The 2023 study represents an expansion on previous research, using a broader geographical scope across the entire IGAD region and incorporating a new climate variable—

Rainfall Estimate (RFE)—for its analysis. It utilized an open-source media report dataset, which comprised approximately 13,000 discrete AORs, and environmental data on vegetation and rainfall estimates. The study team, consisting of experts from VRA and CEWARN, strategically selected AORs that were crucial agricultural hubs, suburban zones, and conflict hotspots to optimize their analysis.
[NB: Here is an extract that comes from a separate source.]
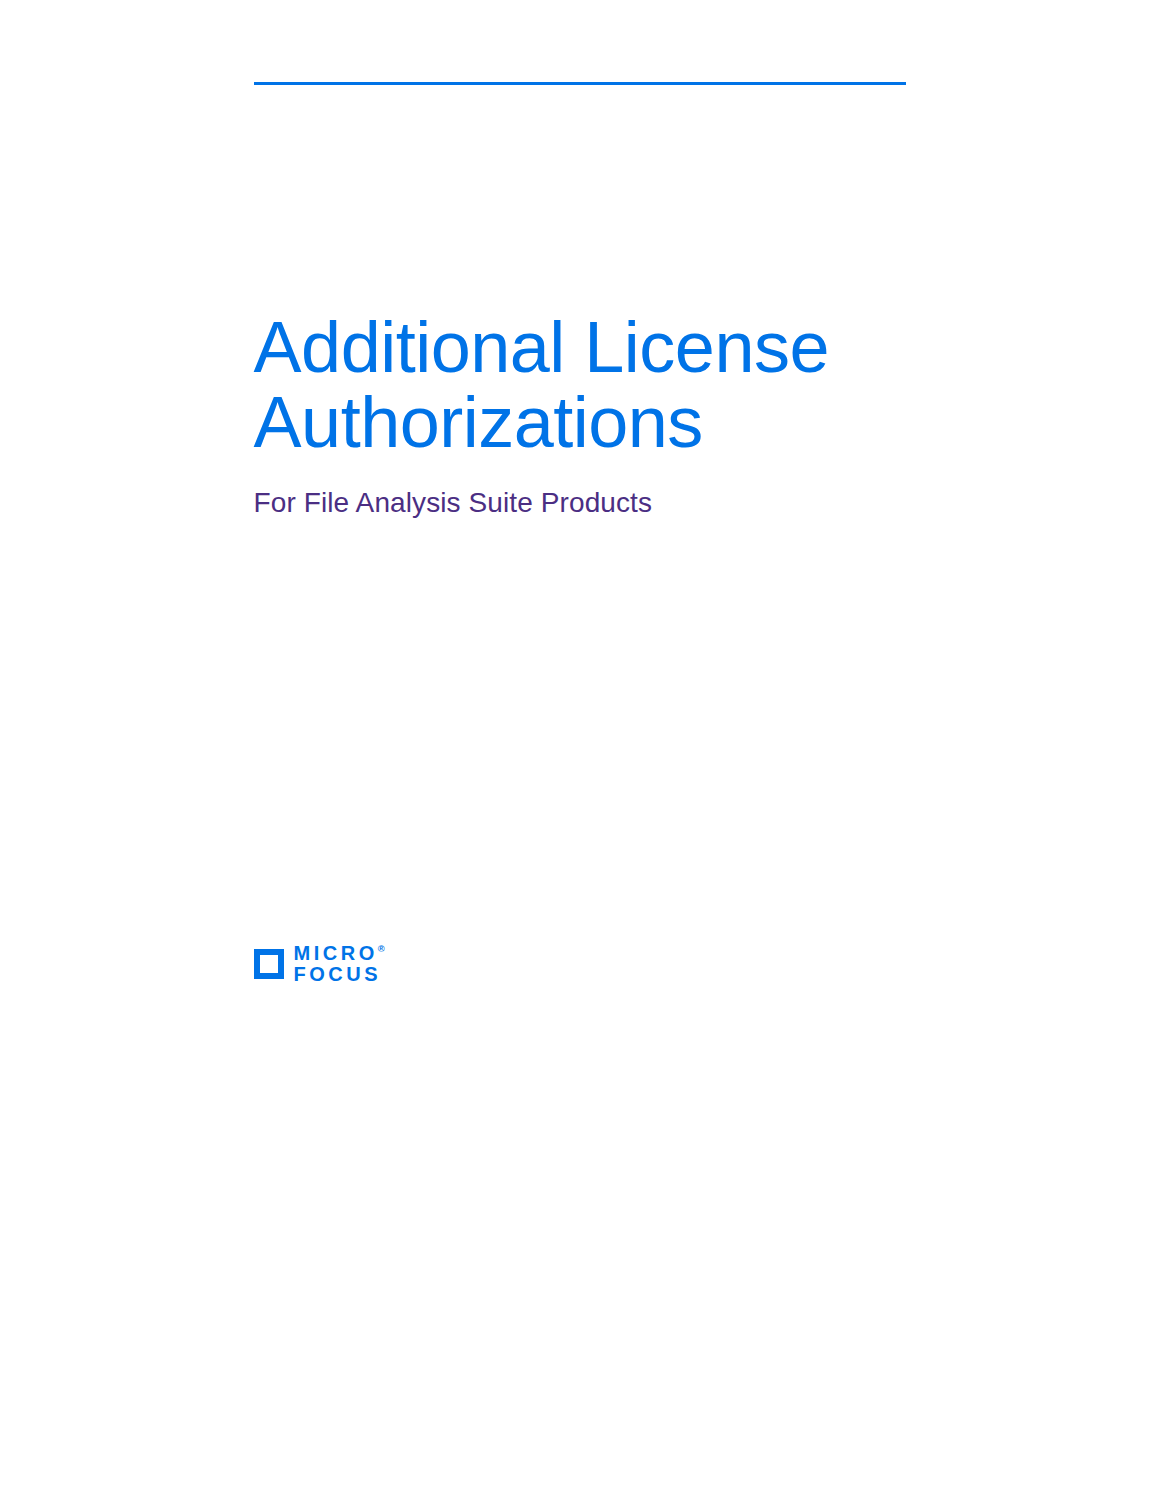Additional License Authorizations
For File Analysis Suite Products
MICRO®
FOCUS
To overcome challenges with data integration, such as discrepancies in location names and the vast size of administrative regions, the researchers designated “admin2s” as the basic unit for their analysis. The team also had to exclude data from Somalia due to its “sporadic and unreliable nature,” which would have negatively impacted the integrity of the regression outcomes.


An Early Warning Tool

Based on these findings, CEWARN has formulated a predictive model that can be used to forecast the likelihood of conflict in the month ahead. This highlights the feasibility of a one-month early warning system. The model integrates observed rainfall data to estimate vegetation health, which then forecasts the probability of conflict. The report recommends the swift development of an operational tool based on these findings to assist policymakers and conflict analysts.

Looking Ahead

While the 2023 study successfully correlated climate data with conflict using a comprehensive and readily available media dataset, it noted that previous studies using CEWARN’s field data had a higher degree of statistical confidence. The report, therefore, recommends a comprehensive approach that integrates both media and field data for a more nuanced understanding of conflict dynamics. It also calls for follow-up research and the development of Standard Operating Procedures (SOPs) for timely data collection, quality assurance, and regular training to ensure a sustainable early warning system.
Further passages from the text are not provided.